Sunday, February 6, 2011

A Shout Out to OCD Reflections: Things I Have Learned The Hard Way

Imperfectly perfect

None of my progress in Exposure Therapy has come through being perfect. None of it was perfect. My therapist said this last week, and it has been on my mind. Perfection was not required in order to do my exposures, live my life, get better from OCD. In fact perfection is the enemy of ever getting started. Then I read Fellow OCD Sufferer's latest post, Things I Have Learned the Hard Way. I encourage you to go read it if you haven't already. She's getting at the heart of some really important stuff for those of us who suffer with perfectionism OCD. I especially resonated with this:
The thing that I kind of overlooked was that whole middle part - you know, the part where you have to do the work and you don't like it and you feel like it's "too soon" or "too much" or "not time yet." Yeah, I kind of forgot about that part. . .
Waiting for the day when I feel like being "better" to take action, waiting for a time when I'm 100% sure I want to be well and want to do exposure, isn't exactly a sure-fire strategy. In fact, in retrospect, it's almost doomed to fail. It is unlikely that there will come a day when suddenly getting "better" seems easy or completely "right." If that day does come, it probably means that I'm doing something wrong...
I overlooked the middle part too. Like Fellow OCD Sufferer, I am an "OCD Nerd" and had read a thesis' worth of information about OCD, and wanted to do my Exposure Therapy perfectly, which delayed me actually doing much in the way of exposures for my perfectionism for almost a year. In spite of muddling along, I am getting better. My therapist would say there is no other way, that perfection is never an option. This is both liberating and scary. The perfectionism chimes in with "Well, if you can get better, then you will REALLY have to be perfect." I am getting better at recognizing all the guises of my perfectionism, and how rickety the arguments are, and how stifling. I am heartened to read posts where a fellow sufferer gets to the heart of the matter, the moment where you move forward, in the midst of all the "not ready" "not yet" "not right" moments.


  1. So true. So true.
    By the way, I'll have to try the baked oatmeal. Thanks for the suggestion. :)

  2. Ah, I've been meaning to leave a comment all week, but haven't had much time to check in with my blog and read others' posts! Thanks for the shout out :). I'm always honored when you mention me in your blog!!

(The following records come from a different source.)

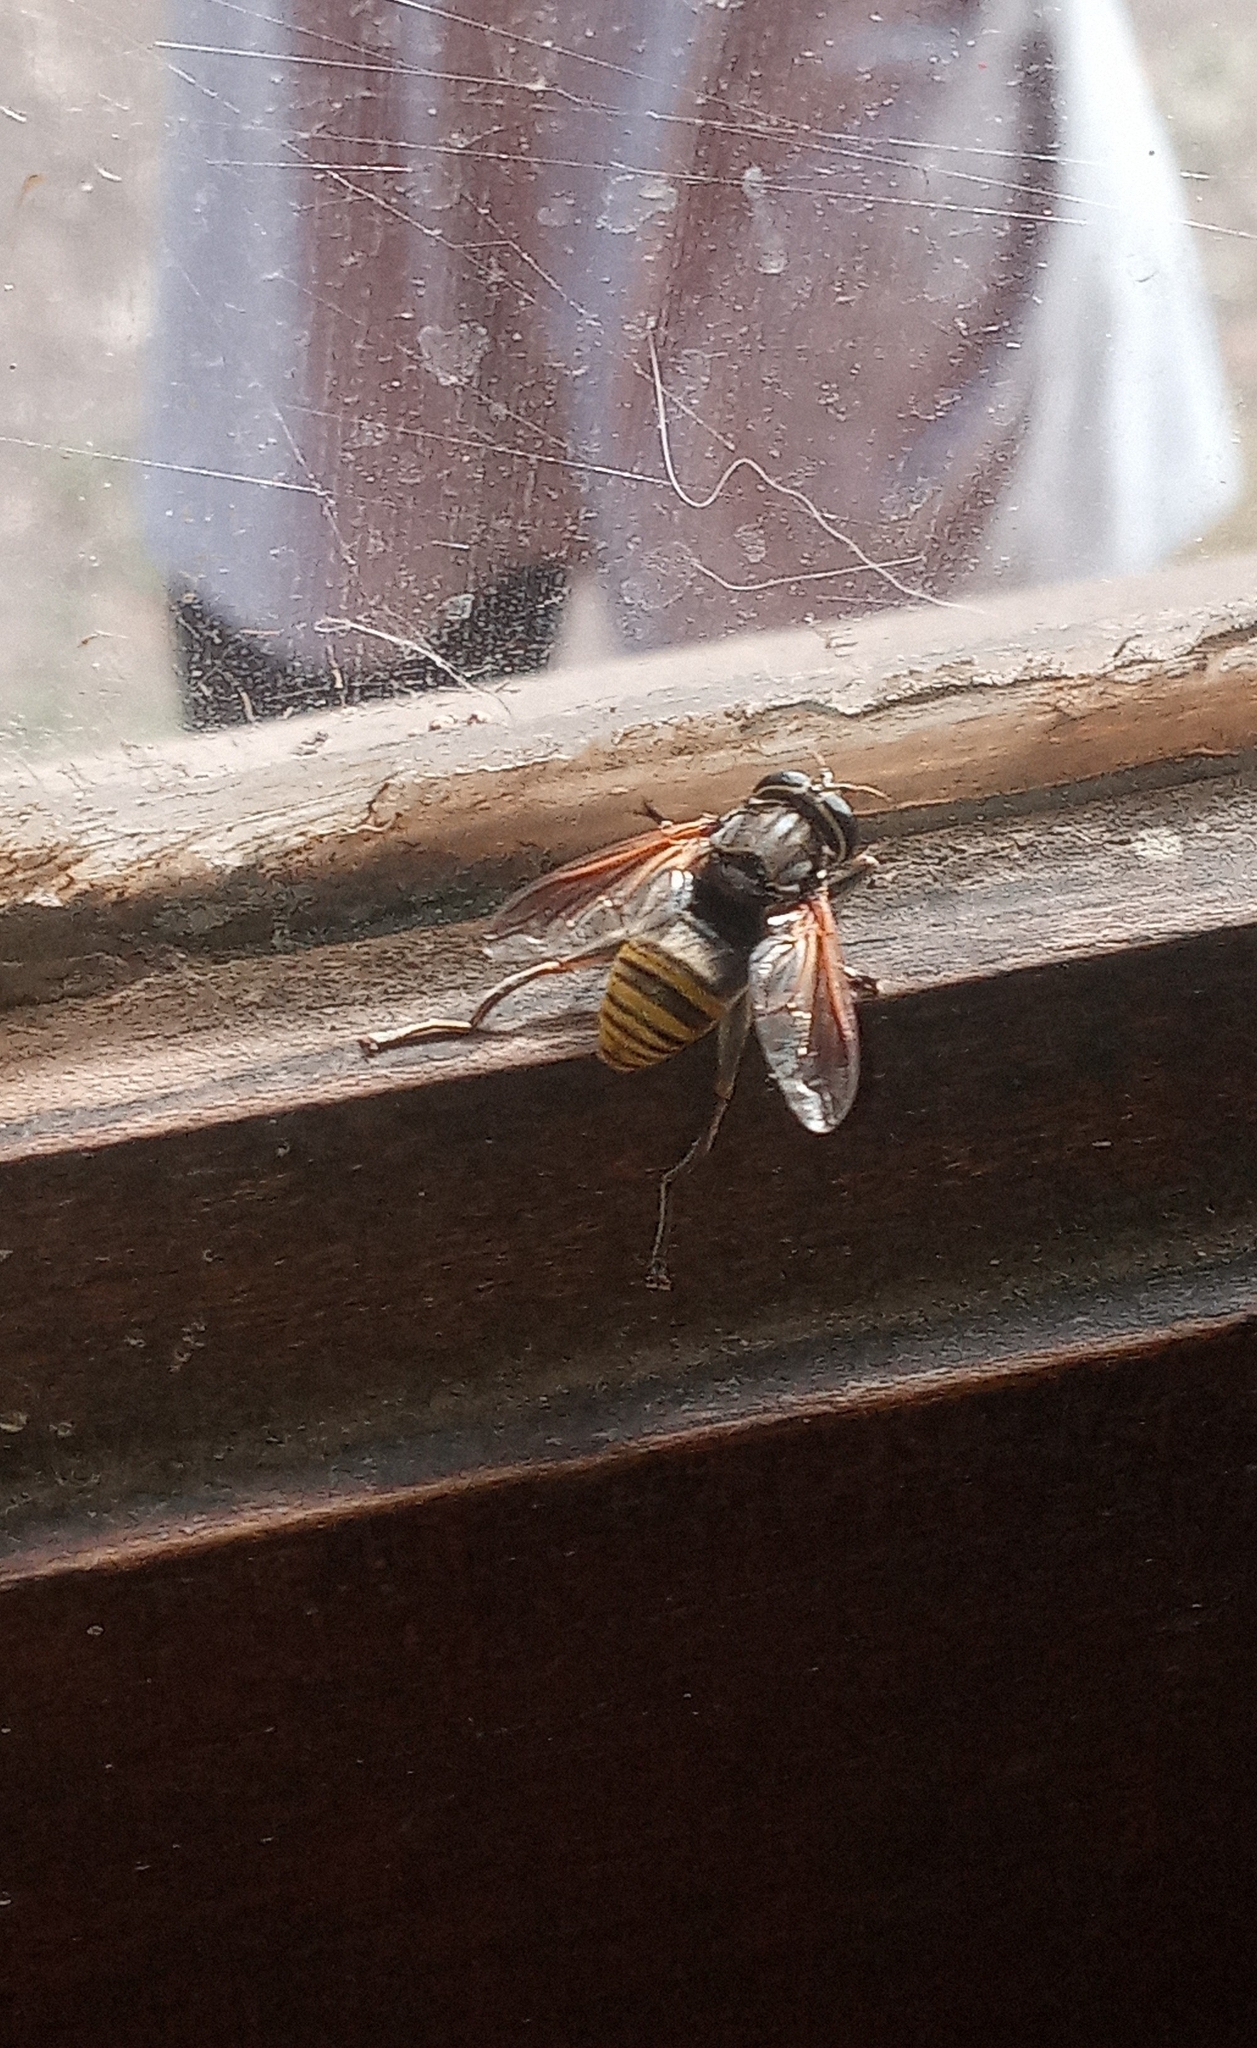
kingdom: Animalia
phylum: Arthropoda
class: Insecta
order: Diptera
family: Syrphidae
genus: Meromacrus
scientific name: Meromacrus nectarinoides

    One thing you wrote really resonated with me - the OCD voice saying, "Well, if you can get better, then you will REALLY have to be perfect." So often it seems like compulsions that have long since lost their original purpose take on new meaning: a shield from having to be perfect. It feels like as long as I am still fairly impaired by my compulsions, I can allow myself to be "imperfect" in other areas of my life because I can't follow all my OCD rules and do everything else "right," too! As I find myself starting to come out on the other side of this as a much more mentally "healthy" person, I'm realizing that I don't have to go back to the way I was "before" just because I'm getting better. Before I didn't know about OCD. I didn't know about how in had sunk its teeth into so many aspects of my life. Now I have a much better understanding of how this disorder has shaped my thoughts and beliefs, and just because I am able to overcome some of my more recent contamination compulsions doesn't mean that I have to re-adopt other old compulsions!

  3. Fellow Sufferer--You are most welcome! I really got a lot out of your post. The image of impairment a shield from having to be perfect is very apt.